In Search of the Black Confederate Unicorn

Two South Carolina legislators who sponsored a bill to erect a monument to African-American Confederate Veterans were confronted over the weekend with new evidence that the men they wish to honor never existed.

In October, state Representatives Bill Chumley (R) and Mike Burns (R) announced that they would file a bill ahead of the state’s January legislative session that would add a monument to African-American Confederate war veterans on the statehouse grounds.
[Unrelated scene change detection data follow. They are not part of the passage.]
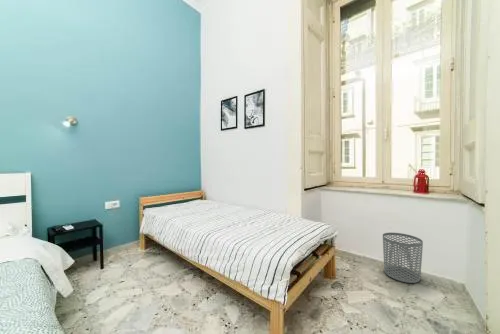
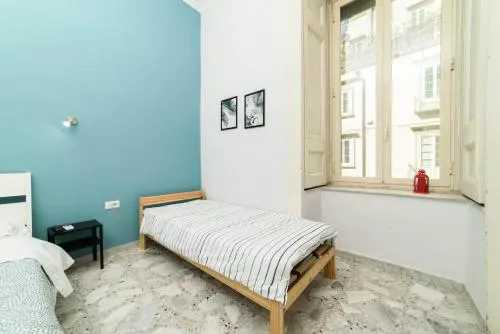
- waste bin [382,232,424,284]
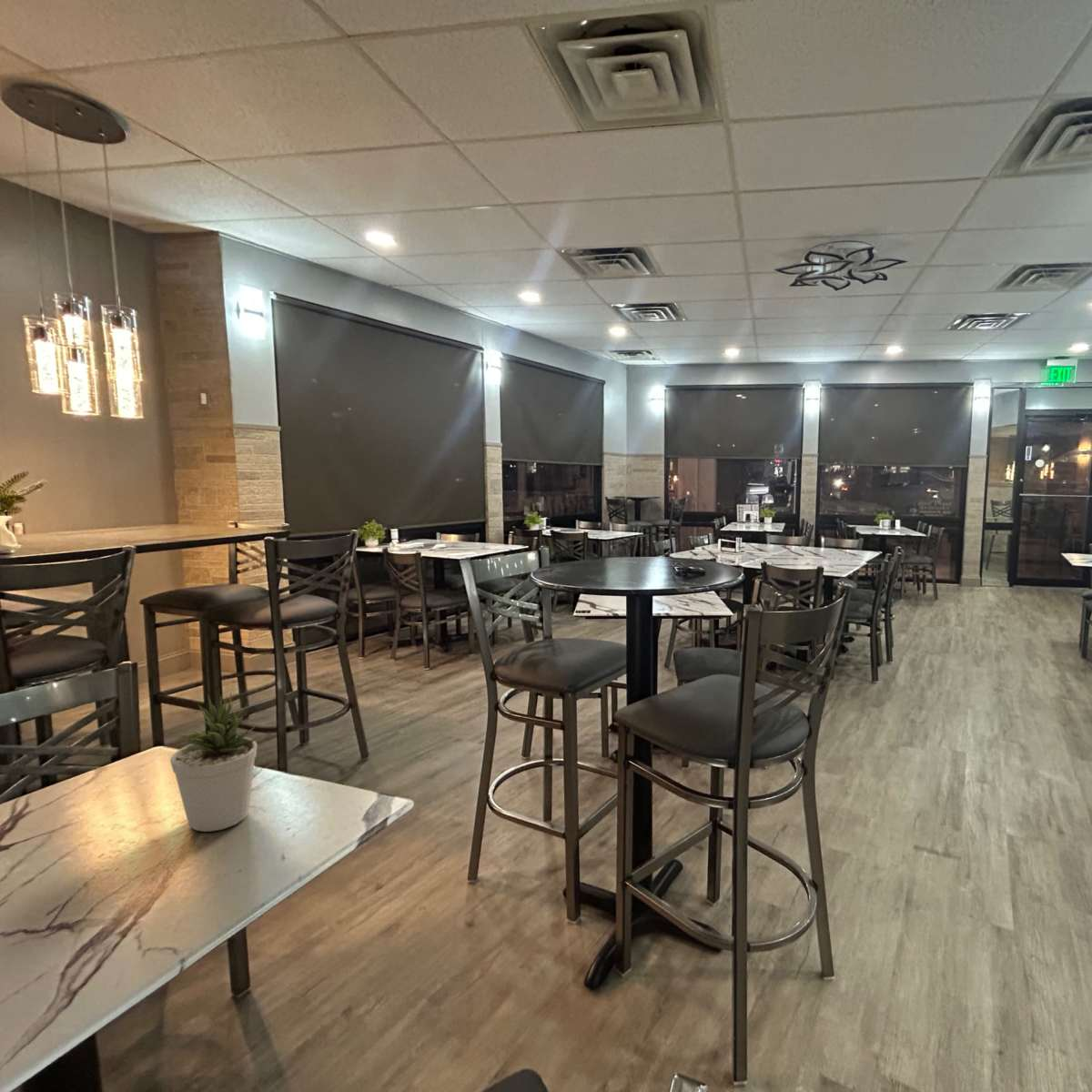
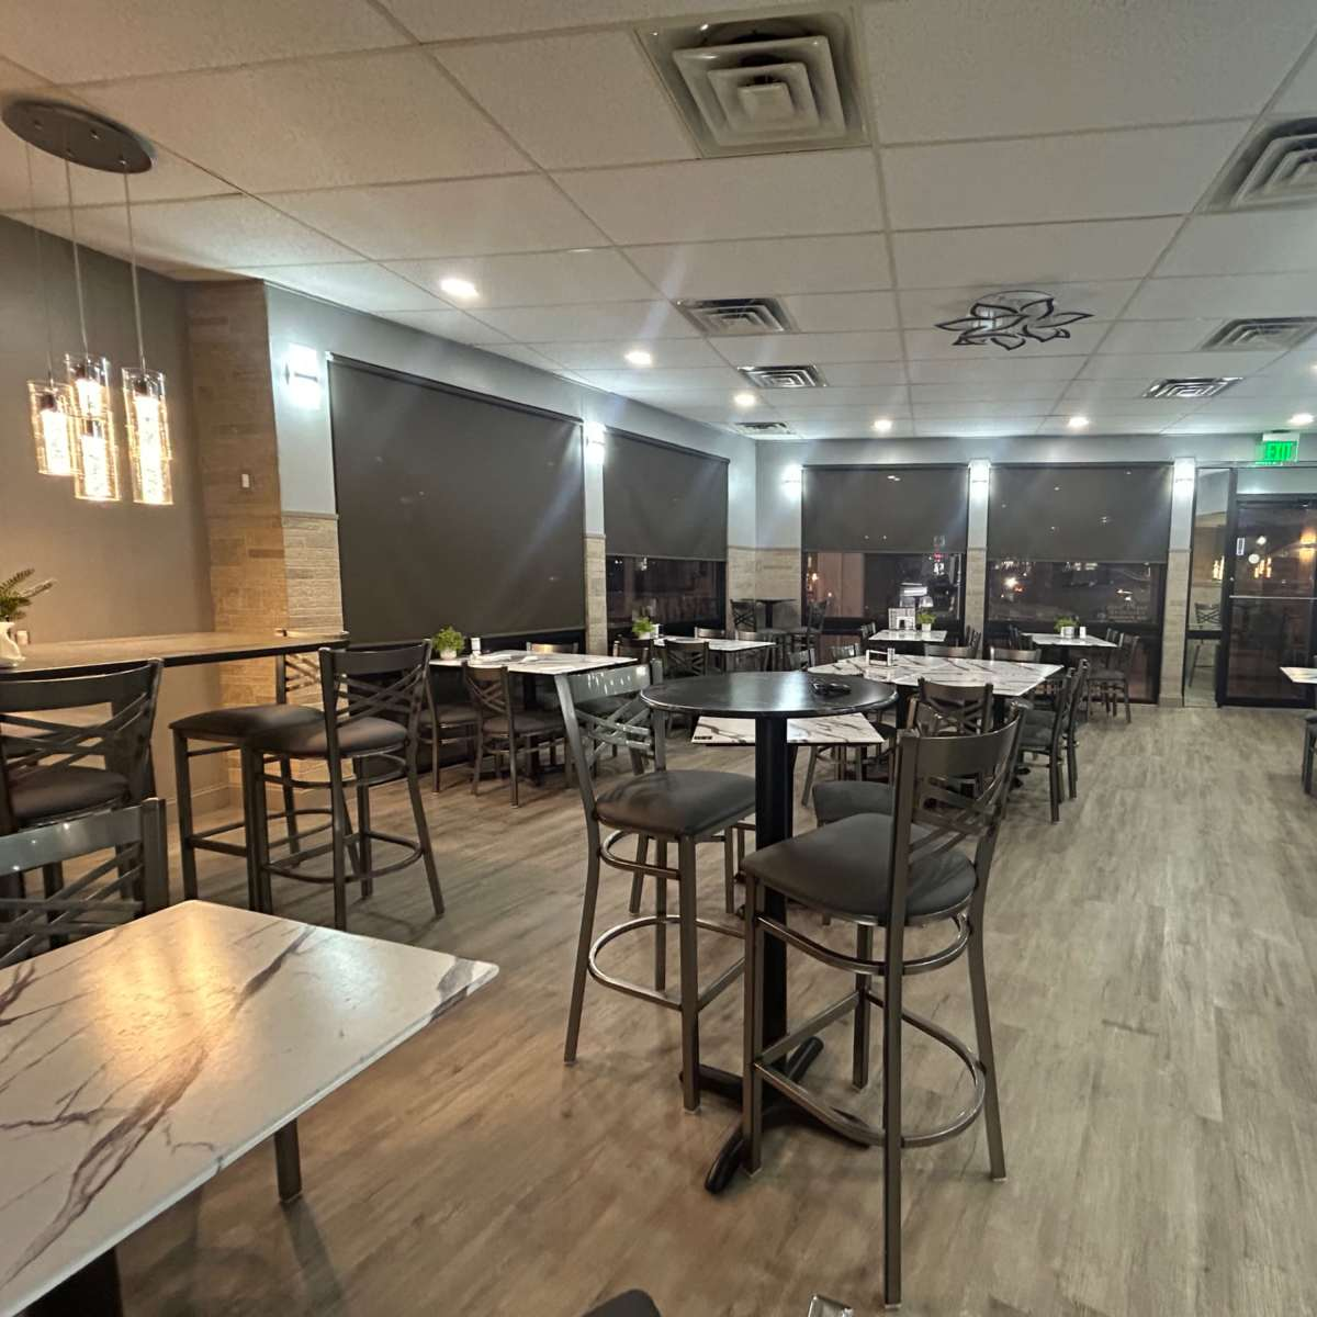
- potted plant [169,690,266,833]
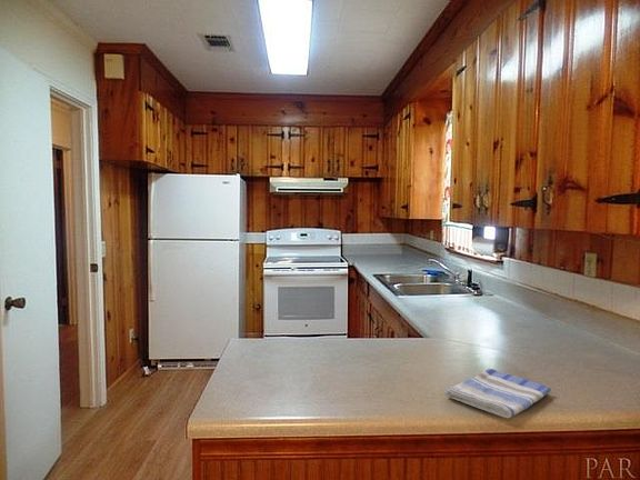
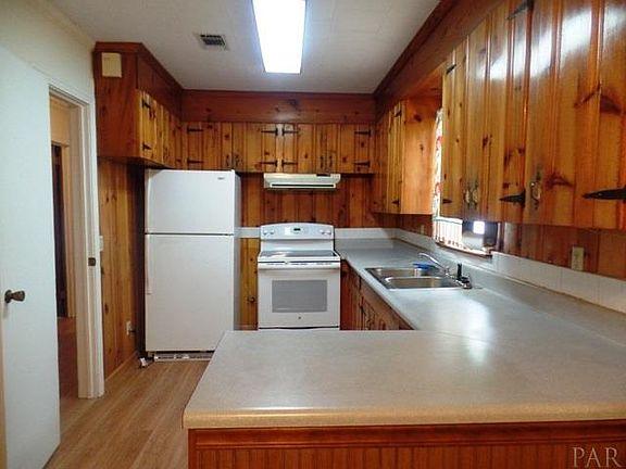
- dish towel [444,368,552,419]
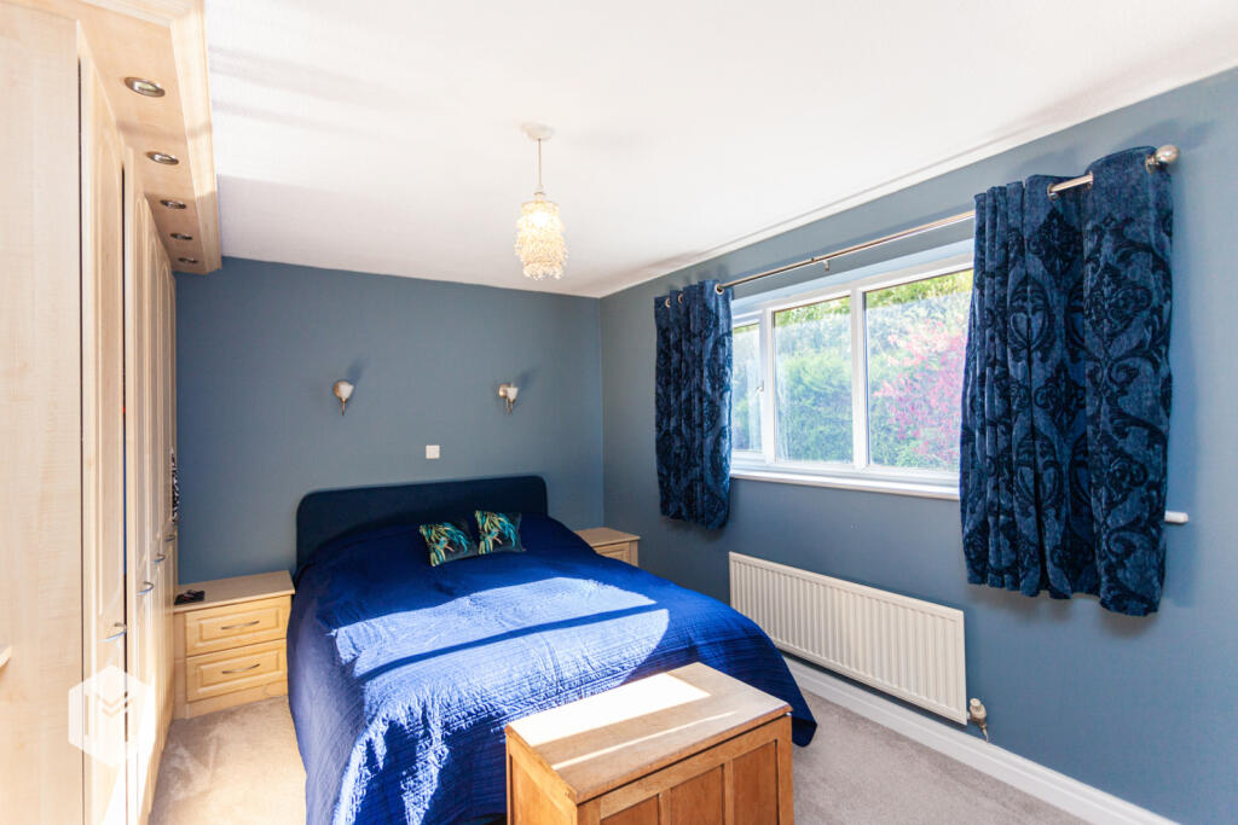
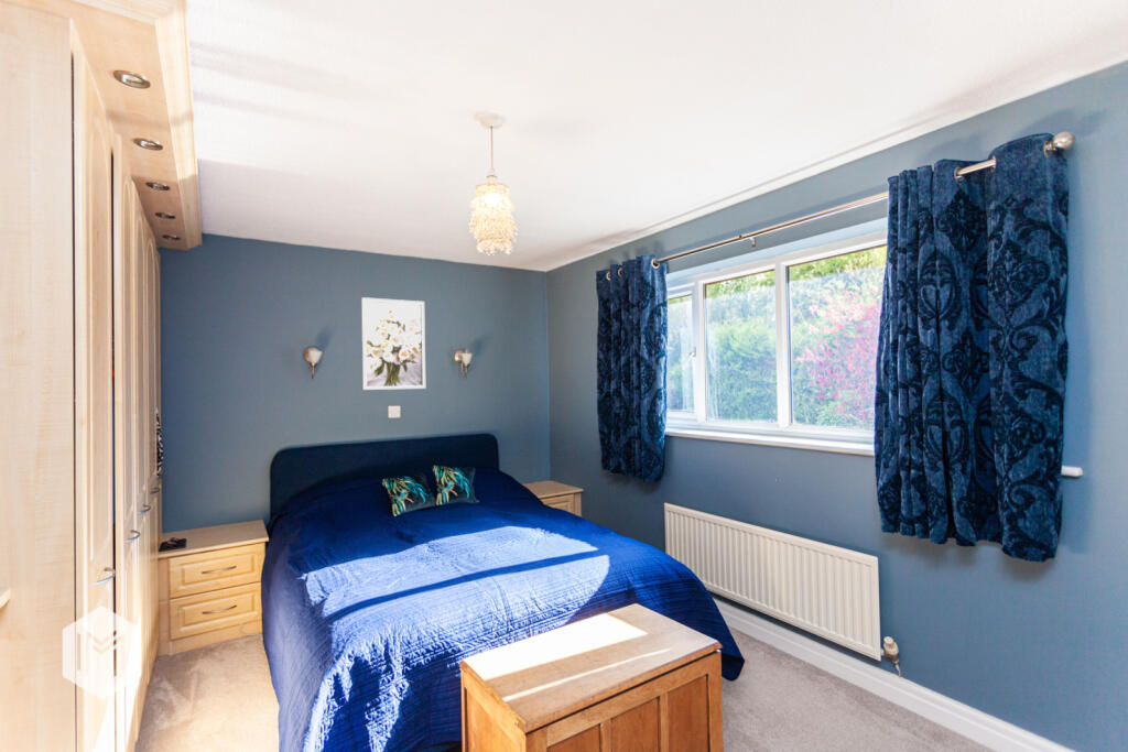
+ wall art [360,296,426,391]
As this article in the Post and Courier from October 9th notes, this is despite the fact that historians consider the idea of African-American Confederate veterans a myth which grew up in the post-Civil Rights Era as emblems and symbols of the Confederacy became more universally identified with racism.

As historian Walter Edgar told The State newspaper, not only is there no evidence of any black South Carolina soldiers fighting for the Confederacy, the state specifically rejected free blacks volunteers at the outset of the war because of longstanding opposition to arming blacks, free or enslaved. As Edgar put it, “any African-American who served in a Confederate unit in South Carolina was either a slave or an unpaid laborer working against his will.”

The specifics of this story challenge my ability to pry apart pure bad faith and from its second cousin, willful self-delusion.

In any case, The State reviewed state pension records to see if there was any evidence of Chumley and Burns black confederates. It didn’t pan out.

The State newspaper reviewed pension records from 1923 that show three blacks claimed armed service in South Carolina units under the Confederacy. Two pensions were confirmed as cooks or servants, and none for armed service.

The best part of the whole story is Chumley’s reaction to the State report: “We are all learning a lot. The purpose of the bill is education.”